Help 06 — Modelling

Sectors and cohorts

Why we use sector-specific WACC and how cohort routing changes the engine for banks, REITs, and utilities.

A single DCF template applied across all industries is the most common failure mode in retail valuation tools. YieldIQ uses sector-aware inputs and a cohort router so that a bank, a REIT, an IT services company, and a regulated utility each get a model that fits their economics.

Sector-specific WACC

The discount rate in the DCF is a weighted average cost of capital that varies by sector. The risk-free leg is the Indian 10-year G-Sec; the equity-risk premium and beta come from sector tables in models/industry_wacc.py; the cost of debt reflects the company’s own interest burden where reliable. A utility with stable cash flows carries a lower WACC than a cyclical commodity producer, which is what the published numbers reflect.

Cohort routing

Cohort routing decides which valuation engine runs for a given ticker. The router inspects the company’s primary business, regulatory status, and balance-sheet shape before selecting an engine. The major cohorts are:

  • Banks and NBFCs — residual-income / dividend-discount with capital-adequacy and credit-cost inputs rather than free-cash-flow DCF.
  • REITs and InvITs — distributable cash flow with explicit treatment of asset maturity and the regulated payout floor.
  • Regulated utilities — allowed-RoE-driven cash flow with regulatory true-up assumptions and tariff-period sensitivities.
  • Cyclicals — normalised earnings averaged across a sector-specific cycle length (steel and cement, for example, are normalised over longer windows than auto-ancillaries).
  • Generic — standard free cash flow to firm with sector-aware terminal growth, used for IT services, consumer, pharma, and industrials.

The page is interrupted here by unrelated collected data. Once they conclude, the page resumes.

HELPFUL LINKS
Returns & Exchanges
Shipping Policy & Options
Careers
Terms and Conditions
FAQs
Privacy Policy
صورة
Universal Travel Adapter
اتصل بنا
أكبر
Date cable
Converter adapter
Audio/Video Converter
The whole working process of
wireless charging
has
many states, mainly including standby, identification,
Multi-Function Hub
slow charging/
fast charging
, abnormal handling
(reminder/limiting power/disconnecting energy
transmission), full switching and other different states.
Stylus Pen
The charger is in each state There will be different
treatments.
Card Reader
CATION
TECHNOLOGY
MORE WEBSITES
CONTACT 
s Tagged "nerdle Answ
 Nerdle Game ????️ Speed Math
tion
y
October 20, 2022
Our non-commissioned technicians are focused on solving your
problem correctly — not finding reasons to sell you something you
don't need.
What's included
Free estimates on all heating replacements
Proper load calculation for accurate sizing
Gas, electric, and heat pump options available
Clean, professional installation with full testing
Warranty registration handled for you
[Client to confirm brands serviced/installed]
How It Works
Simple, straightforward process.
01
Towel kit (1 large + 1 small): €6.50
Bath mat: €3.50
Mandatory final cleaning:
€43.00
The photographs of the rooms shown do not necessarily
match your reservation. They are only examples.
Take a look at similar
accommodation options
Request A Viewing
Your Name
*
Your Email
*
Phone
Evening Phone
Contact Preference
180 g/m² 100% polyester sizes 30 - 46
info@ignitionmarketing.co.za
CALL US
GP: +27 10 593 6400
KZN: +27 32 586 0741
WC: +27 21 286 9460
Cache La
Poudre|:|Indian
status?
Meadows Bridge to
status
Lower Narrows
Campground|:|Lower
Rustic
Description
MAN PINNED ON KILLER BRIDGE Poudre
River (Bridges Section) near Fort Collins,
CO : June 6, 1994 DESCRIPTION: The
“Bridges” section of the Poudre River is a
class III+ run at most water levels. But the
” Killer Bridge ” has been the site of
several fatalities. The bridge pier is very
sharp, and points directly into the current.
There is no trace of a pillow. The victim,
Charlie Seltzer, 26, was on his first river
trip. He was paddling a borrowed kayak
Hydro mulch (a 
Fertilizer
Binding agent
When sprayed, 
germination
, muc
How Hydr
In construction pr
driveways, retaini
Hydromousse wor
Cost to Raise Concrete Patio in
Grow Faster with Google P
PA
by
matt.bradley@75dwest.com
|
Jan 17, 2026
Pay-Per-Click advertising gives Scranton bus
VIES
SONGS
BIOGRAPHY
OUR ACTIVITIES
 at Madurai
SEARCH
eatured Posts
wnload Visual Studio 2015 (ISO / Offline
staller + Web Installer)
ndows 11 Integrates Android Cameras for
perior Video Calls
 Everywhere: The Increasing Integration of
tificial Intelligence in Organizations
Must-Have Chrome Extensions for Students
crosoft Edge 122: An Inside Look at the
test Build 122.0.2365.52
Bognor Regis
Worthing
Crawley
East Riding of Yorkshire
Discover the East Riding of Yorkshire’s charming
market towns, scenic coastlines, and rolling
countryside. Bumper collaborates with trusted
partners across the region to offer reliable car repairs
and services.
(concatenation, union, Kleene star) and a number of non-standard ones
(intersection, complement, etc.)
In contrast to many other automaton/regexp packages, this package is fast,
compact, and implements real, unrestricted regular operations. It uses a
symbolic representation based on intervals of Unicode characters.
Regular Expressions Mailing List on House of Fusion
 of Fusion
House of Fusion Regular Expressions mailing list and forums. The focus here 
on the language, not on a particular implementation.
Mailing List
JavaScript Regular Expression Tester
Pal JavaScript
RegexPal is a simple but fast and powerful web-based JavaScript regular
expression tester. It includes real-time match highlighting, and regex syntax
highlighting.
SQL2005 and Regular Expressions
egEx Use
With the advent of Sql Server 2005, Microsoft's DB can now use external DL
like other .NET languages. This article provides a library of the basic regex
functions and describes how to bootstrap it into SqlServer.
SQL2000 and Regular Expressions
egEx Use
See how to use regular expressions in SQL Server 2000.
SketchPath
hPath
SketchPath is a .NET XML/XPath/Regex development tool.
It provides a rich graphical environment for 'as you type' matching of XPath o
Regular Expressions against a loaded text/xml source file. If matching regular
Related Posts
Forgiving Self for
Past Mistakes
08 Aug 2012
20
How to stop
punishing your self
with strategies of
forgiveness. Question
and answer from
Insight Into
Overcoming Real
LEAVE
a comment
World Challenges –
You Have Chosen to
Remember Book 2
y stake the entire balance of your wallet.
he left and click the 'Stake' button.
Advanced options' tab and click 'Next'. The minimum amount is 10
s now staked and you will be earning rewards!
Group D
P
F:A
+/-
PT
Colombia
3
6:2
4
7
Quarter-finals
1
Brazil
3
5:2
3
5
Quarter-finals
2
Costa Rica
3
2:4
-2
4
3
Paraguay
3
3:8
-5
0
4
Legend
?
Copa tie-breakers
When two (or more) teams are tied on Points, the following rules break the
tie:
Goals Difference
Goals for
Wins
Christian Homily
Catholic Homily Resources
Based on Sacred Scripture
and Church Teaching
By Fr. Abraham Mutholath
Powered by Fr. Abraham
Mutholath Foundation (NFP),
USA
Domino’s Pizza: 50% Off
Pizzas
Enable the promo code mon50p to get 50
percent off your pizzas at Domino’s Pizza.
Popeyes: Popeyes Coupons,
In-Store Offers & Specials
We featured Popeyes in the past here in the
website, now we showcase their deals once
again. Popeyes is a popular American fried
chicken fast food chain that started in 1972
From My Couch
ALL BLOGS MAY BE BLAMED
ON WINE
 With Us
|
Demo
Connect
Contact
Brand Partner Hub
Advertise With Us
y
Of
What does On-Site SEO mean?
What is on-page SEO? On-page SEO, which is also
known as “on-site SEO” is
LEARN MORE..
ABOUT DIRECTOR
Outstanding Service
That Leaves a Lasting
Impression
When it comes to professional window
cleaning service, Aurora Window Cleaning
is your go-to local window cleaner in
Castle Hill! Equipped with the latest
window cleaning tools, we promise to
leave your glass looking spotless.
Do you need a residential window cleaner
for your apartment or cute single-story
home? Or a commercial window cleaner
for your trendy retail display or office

Sector-specific terminal growth

Terminal growth is set per sector rather than as a single blanket figure. Mature FMCG and utilities are modelled at low single digits; IT services and select consumer names sit higher; cyclicals are pinned close to long-run nominal GDP. The intent is to avoid the single largest source of DCF error in retail tools — one terminal assumption pasted across every industry.

Peer cohorts on /compare

On the comparison surface the peer cohort is the set of tickers that share the same sector and market-cap bucket. The Day-80 transparency captions display the cohort definition so the reader can see exactly which peer set the comparison is drawn from. A ticker right at the edge of a cap bucket may sit alongside a different peer set after a large move.

Example

A private-sector bank is routed through the bank engine, which means capital adequacy and credit-cost trajectory replace free-cash-flow as the primary inputs. The Prism Safety pillar substitutes leverage and interest-coverage with capital-adequacy and NPA ratios. The verdict pill and FV are still rendered in the same place on the page, but the underlying computation is materially different from what a generic DCF would produce.